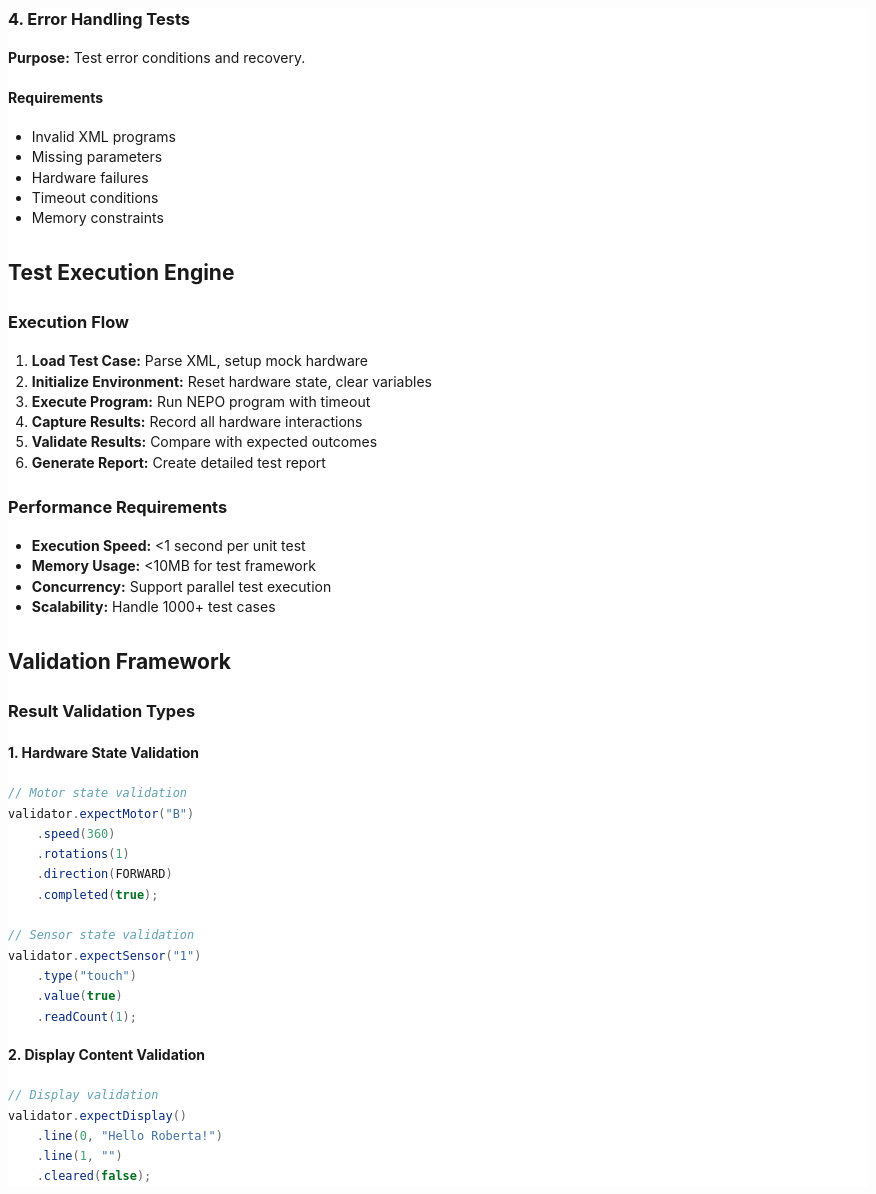 ### 4. Error Handling Tests
**Purpose:** Test error conditions and recovery.

#### Requirements
- Invalid XML programs
- Missing parameters
- Hardware failures
- Timeout conditions
- Memory constraints

## Test Execution Engine

### Execution Flow
1. **Load Test Case:** Parse XML, setup mock hardware
2. **Initialize Environment:** Reset hardware state, clear variables
3. **Execute Program:** Run NEPO program with timeout
4. **Capture Results:** Record all hardware interactions
5. **Validate Results:** Compare with expected outcomes
6. **Generate Report:** Create detailed test report

### Performance Requirements
- **Execution Speed:** <1 second per unit test
- **Memory Usage:** <10MB for test framework
- **Concurrency:** Support parallel test execution
- **Scalability:** Handle 1000+ test cases

## Validation Framework

### Result Validation Types

#### 1. Hardware State Validation
```java
// Motor state validation
validator.expectMotor("B")
    .speed(360)
    .rotations(1)
    .direction(FORWARD)
    .completed(true);

// Sensor state validation  
validator.expectSensor("1")
    .type("touch")
    .value(true)
    .readCount(1);
```

#### 2. Display Content Validation
```java
// Display validation
validator.expectDisplay()
    .line(0, "Hello Roberta!")
    .line(1, "")
    .cleared(false);
```
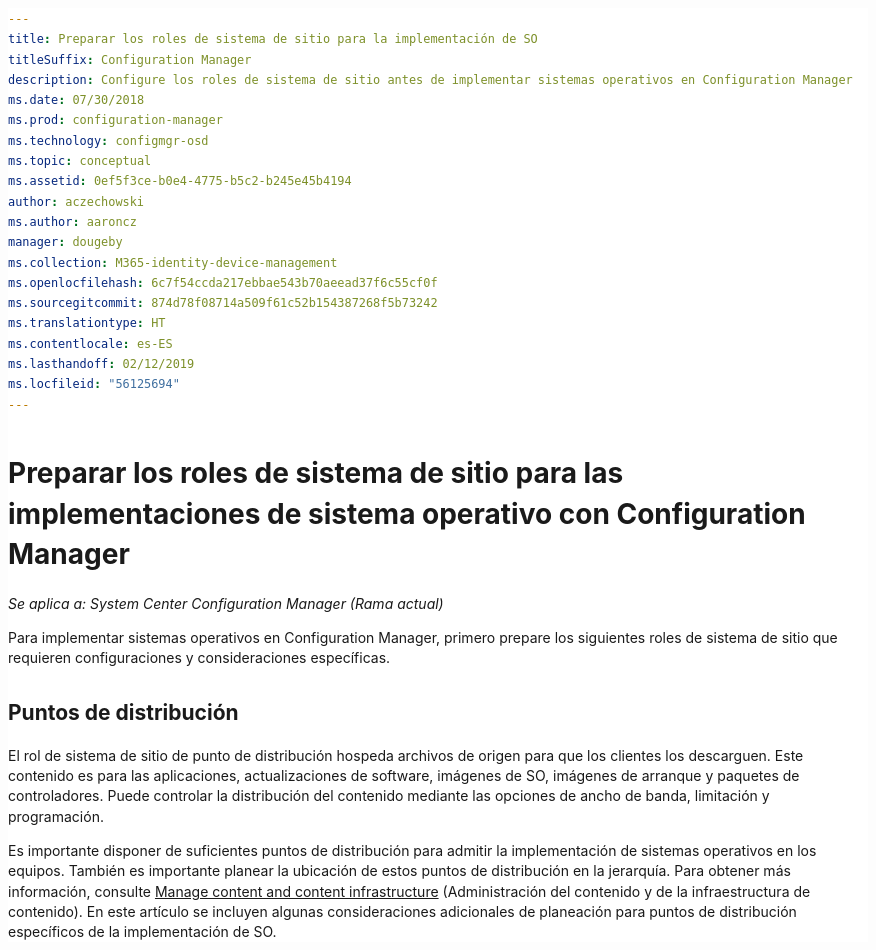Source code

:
 ```yaml
---
title: Preparar los roles de sistema de sitio para la implementación de SO
titleSuffix: Configuration Manager
description: Configure los roles de sistema de sitio antes de implementar sistemas operativos en Configuration Manager
ms.date: 07/30/2018
ms.prod: configuration-manager
ms.technology: configmgr-osd
ms.topic: conceptual
ms.assetid: 0ef5f3ce-b0e4-4775-b5c2-b245e45b4194
author: aczechowski
ms.author: aaroncz
manager: dougeby
ms.collection: M365-identity-device-management
ms.openlocfilehash: 6c7f54ccda217ebbae543b70aeead37f6c55cf0f
ms.sourcegitcommit: 874d78f08714a509f61c52b154387268f5b73242
ms.translationtype: HT
ms.contentlocale: es-ES
ms.lasthandoff: 02/12/2019
ms.locfileid: "56125694"
---
```

# <a name="prepare-site-system-roles-for-os-deployments-with-configuration-manager"></a>Preparar los roles de sistema de sitio para las implementaciones de sistema operativo con Configuration Manager

*Se aplica a: System Center Configuration Manager (Rama actual)*

Para implementar sistemas operativos en Configuration Manager, primero prepare los siguientes roles de sistema de sitio que requieren configuraciones y consideraciones específicas.



##  <a name="BKMK_DistributionPoints"></a> Puntos de distribución  

El rol de sistema de sitio de punto de distribución hospeda archivos de origen para que los clientes los descarguen. Este contenido es para las aplicaciones, actualizaciones de software, imágenes de SO, imágenes de arranque y paquetes de controladores. Puede controlar la distribución del contenido mediante las opciones de ancho de banda, limitación y programación.  

Es importante disponer de suficientes puntos de distribución para admitir la implementación de sistemas operativos en los equipos. También es importante planear la ubicación de estos puntos de distribución en la jerarquía. Para obtener más información, consulte [Manage content and content infrastructure](/sccm/core/servers/deploy/configure/manage-content-and-content-infrastructure) (Administración del contenido y de la infraestructura de contenido). En este artículo se incluyen algunas consideraciones adicionales de planeación para puntos de distribución específicos de la implementación de SO.  

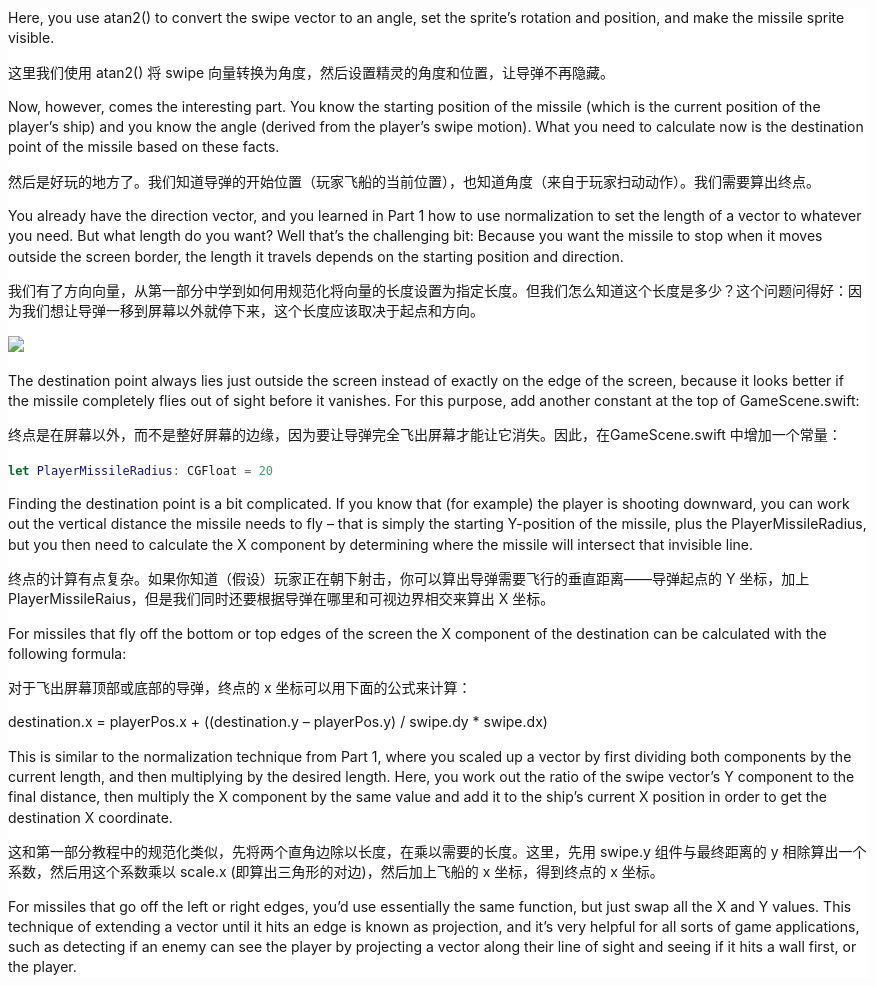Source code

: Here, you use atan2() to convert the swipe vector to an angle, set the sprite’s rotation and position, and make the missile sprite visible.

这里我们使用 atan2() 将 swipe 向量转换为角度，然后设置精灵的角度和位置，让导弹不再隐藏。

Now, however, comes the interesting part. You know the starting position of the missile (which is the current position of the player’s ship) and you know the angle (derived from the player’s swipe motion). What you need to calculate now is the destination point of the missile based on these facts.

然后是好玩的地方了。我们知道导弹的开始位置（玩家飞船的当前位置），也知道角度（来自于玩家扫动动作）。我们需要算出终点。

You already have the direction vector, and you learned in Part 1 how to use normalization to set the length of a vector to whatever you need. But what length do you want? Well that’s the challenging bit: Because you want the missile to stop when it moves outside the screen border, the length it travels depends on the starting position and direction.

我们有了方向向量，从第一部分中学到如何用规范化将向量的长度设置为指定长度。但我们怎么知道这个长度是多少？这个问题问得好：因为我们想让导弹一移到屏幕以外就停下来，这个长度应该取决于起点和方向。

![](http://cdn4.raywenderlich.com/wp-content/uploads/2013/03/Missile-destination.png)

The destination point always lies just outside the screen instead of exactly on the edge of the screen, because it looks better if the missile completely flies out of sight before it vanishes. For this purpose, add another constant at the top of GameScene.swift:

终点是在屏幕以外，而不是整好屏幕的边缘，因为要让导弹完全飞出屏幕才能让它消失。因此，在GameScene.swift 中增加一个常量：

```swift
let PlayerMissileRadius: CGFloat = 20
```

Finding the destination point is a bit complicated. If you know that (for example) the player is shooting downward, you can work out the vertical distance the missile needs to fly – that is simply the starting Y-position of the missile, plus the PlayerMissileRadius, but you then need to calculate the X component by determining where the missile will intersect that invisible line.

终点的计算有点复杂。如果你知道（假设）玩家正在朝下射击，你可以算出导弹需要飞行的垂直距离——导弹起点的 Y 坐标，加上 PlayerMissileRaius，但是我们同时还要根据导弹在哪里和可视边界相交来算出 X 坐标。

For missiles that fly off the bottom or top edges of the screen the X component of the destination can be calculated with the following formula:

对于飞出屏幕顶部或底部的导弹，终点的 x 坐标可以用下面的公式来计算：

destination.x = playerPos.x + ((destination.y – playerPos.y) / swipe.dy * swipe.dx)

This is similar to the normalization technique from Part 1, where you scaled up a vector by first dividing both components by the current length, and then multiplying by the desired length. Here, you work out the ratio of the swipe vector’s Y component to the final distance, then multiply the X component by the same value and add it to the ship’s current X position in order to get the destination X coordinate.

这和第一部分教程中的规范化类似，先将两个直角边除以长度，在乘以需要的长度。这里，先用 swipe.y 组件与最终距离的 y 相除算出一个系数，然后用这个系数乘以 scale.x (即算出三角形的对边)，然后加上飞船的 x 坐标，得到终点的 x 坐标。

For missiles that go off the left or right edges, you’d use essentially the same function, but just swap all the X and Y values.
This technique of extending a vector until it hits an edge is known as projection, and it’s very helpful for all sorts of game applications, such as detecting if an enemy can see the player by projecting a vector along their line of sight and seeing if it hits a wall first, or the player.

[Task objective]
Every line of the material should be repeated precisely; pictures are to be excluded.

[Solution below]
 ### 4. Error Handling Tests
**Purpose:** Test error conditions and recovery.

#### Requirements
- Invalid XML programs
- Missing parameters
- Hardware failures
- Timeout conditions
- Memory constraints

## Test Execution Engine

### Execution Flow
1. **Load Test Case:** Parse XML, setup mock hardware
2. **Initialize Environment:** Reset hardware state, clear variables
3. **Execute Program:** Run NEPO program with timeout
4. **Capture Results:** Record all hardware interactions
5. **Validate Results:** Compare with expected outcomes
6. **Generate Report:** Create detailed test report

### Performance Requirements
- **Execution Speed:** <1 second per unit test
- **Memory Usage:** <10MB for test framework
- **Concurrency:** Support parallel test execution
- **Scalability:** Handle 1000+ test cases

## Validation Framework

### Result Validation Types

#### 1. Hardware State Validation
```java
// Motor state validation
validator.expectMotor("B")
    .speed(360)
    .rotations(1)
    .direction(FORWARD)
    .completed(true);

// Sensor state validation  
validator.expectSensor("1")
    .type("touch")
    .value(true)
    .readCount(1);
```

#### 2. Display Content Validation
```java
// Display validation
validator.expectDisplay()
    .line(0, "Hello Roberta!")
    .line(1, "")
    .cleared(false);
```
Source code

:
 ```yaml
---
title: Preparar los roles de sistema de sitio para la implementación de SO
titleSuffix: Configuration Manager
description: Configure los roles de sistema de sitio antes de implementar sistemas operativos en Configuration Manager
ms.date: 07/30/2018
ms.prod: configuration-manager
ms.technology: configmgr-osd
ms.topic: conceptual
ms.assetid: 0ef5f3ce-b0e4-4775-b5c2-b245e45b4194
author: aczechowski
ms.author: aaroncz
manager: dougeby
ms.collection: M365-identity-device-management
ms.openlocfilehash: 6c7f54ccda217ebbae543b70aeead37f6c55cf0f
ms.sourcegitcommit: 874d78f08714a509f61c52b154387268f5b73242
ms.translationtype: HT
ms.contentlocale: es-ES
ms.lasthandoff: 02/12/2019
ms.locfileid: "56125694"
---
```

# <a name="prepare-site-system-roles-for-os-deployments-with-configuration-manager"></a>Preparar los roles de sistema de sitio para las implementaciones de sistema operativo con Configuration Manager

*Se aplica a: System Center Configuration Manager (Rama actual)*

Para implementar sistemas operativos en Configuration Manager, primero prepare los siguientes roles de sistema de sitio que requieren configuraciones y consideraciones específicas.



##  <a name="BKMK_DistributionPoints"></a> Puntos de distribución  

El rol de sistema de sitio de punto de distribución hospeda archivos de origen para que los clientes los descarguen. Este contenido es para las aplicaciones, actualizaciones de software, imágenes de SO, imágenes de arranque y paquetes de controladores. Puede controlar la distribución del contenido mediante las opciones de ancho de banda, limitación y programación.  

Es importante disponer de suficientes puntos de distribución para admitir la implementación de sistemas operativos en los equipos. También es importante planear la ubicación de estos puntos de distribución en la jerarquía. Para obtener más información, consulte [Manage content and content infrastructure](/sccm/core/servers/deploy/configure/manage-content-and-content-infrastructure) (Administración del contenido y de la infraestructura de contenido). En este artículo se incluyen algunas consideraciones adicionales de planeación para puntos de distribución específicos de la implementación de SO.  

Source code

: Here, you use atan2() to convert the swipe vector to an angle, set the sprite’s rotation and position, and make the missile sprite visible.

这里我们使用 atan2() 将 swipe 向量转换为角度，然后设置精灵的角度和位置，让导弹不再隐藏。

Now, however, comes the interesting part. You know the starting position of the missile (which is the current position of the player’s ship) and you know the angle (derived from the player’s swipe motion). What you need to calculate now is the destination point of the missile based on these facts.

然后是好玩的地方了。我们知道导弹的开始位置（玩家飞船的当前位置），也知道角度（来自于玩家扫动动作）。我们需要算出终点。

You already have the direction vector, and you learned in Part 1 how to use normalization to set the length of a vector to whatever you need. But what length do you want? Well that’s the challenging bit: Because you want the missile to stop when it moves outside the screen border, the length it travels depends on the starting position and direction.

我们有了方向向量，从第一部分中学到如何用规范化将向量的长度设置为指定长度。但我们怎么知道这个长度是多少？这个问题问得好：因为我们想让导弹一移到屏幕以外就停下来，这个长度应该取决于起点和方向。

![](http://cdn4.raywenderlich.com/wp-content/uploads/2013/03/Missile-destination.png)

The destination point always lies just outside the screen instead of exactly on the edge of the screen, because it looks better if the missile completely flies out of sight before it vanishes. For this purpose, add another constant at the top of GameScene.swift:

终点是在屏幕以外，而不是整好屏幕的边缘，因为要让导弹完全飞出屏幕才能让它消失。因此，在GameScene.swift 中增加一个常量：

```swift
let PlayerMissileRadius: CGFloat = 20
```

Finding the destination point is a bit complicated. If you know that (for example) the player is shooting downward, you can work out the vertical distance the missile needs to fly – that is simply the starting Y-position of the missile, plus the PlayerMissileRadius, but you then need to calculate the X component by determining where the missile will intersect that invisible line.

终点的计算有点复杂。如果你知道（假设）玩家正在朝下射击，你可以算出导弹需要飞行的垂直距离——导弹起点的 Y 坐标，加上 PlayerMissileRaius，但是我们同时还要根据导弹在哪里和可视边界相交来算出 X 坐标。

For missiles that fly off the bottom or top edges of the screen the X component of the destination can be calculated with the following formula:

对于飞出屏幕顶部或底部的导弹，终点的 x 坐标可以用下面的公式来计算：

destination.x = playerPos.x + ((destination.y – playerPos.y) / swipe.dy * swipe.dx)

This is similar to the normalization technique from Part 1, where you scaled up a vector by first dividing both components by the current length, and then multiplying by the desired length. Here, you work out the ratio of the swipe vector’s Y component to the final distance, then multiply the X component by the same value and add it to the ship’s current X position in order to get the destination X coordinate.

这和第一部分教程中的规范化类似，先将两个直角边除以长度，在乘以需要的长度。这里，先用 swipe.y 组件与最终距离的 y 相除算出一个系数，然后用这个系数乘以 scale.x (即算出三角形的对边)，然后加上飞船的 x 坐标，得到终点的 x 坐标。

For missiles that go off the left or right edges, you’d use essentially the same function, but just swap all the X and Y values.
This technique of extending a vector until it hits an edge is known as projection, and it’s very helpful for all sorts of game applications, such as detecting if an enemy can see the player by projecting a vector along their line of sight and seeing if it hits a wall first, or the player.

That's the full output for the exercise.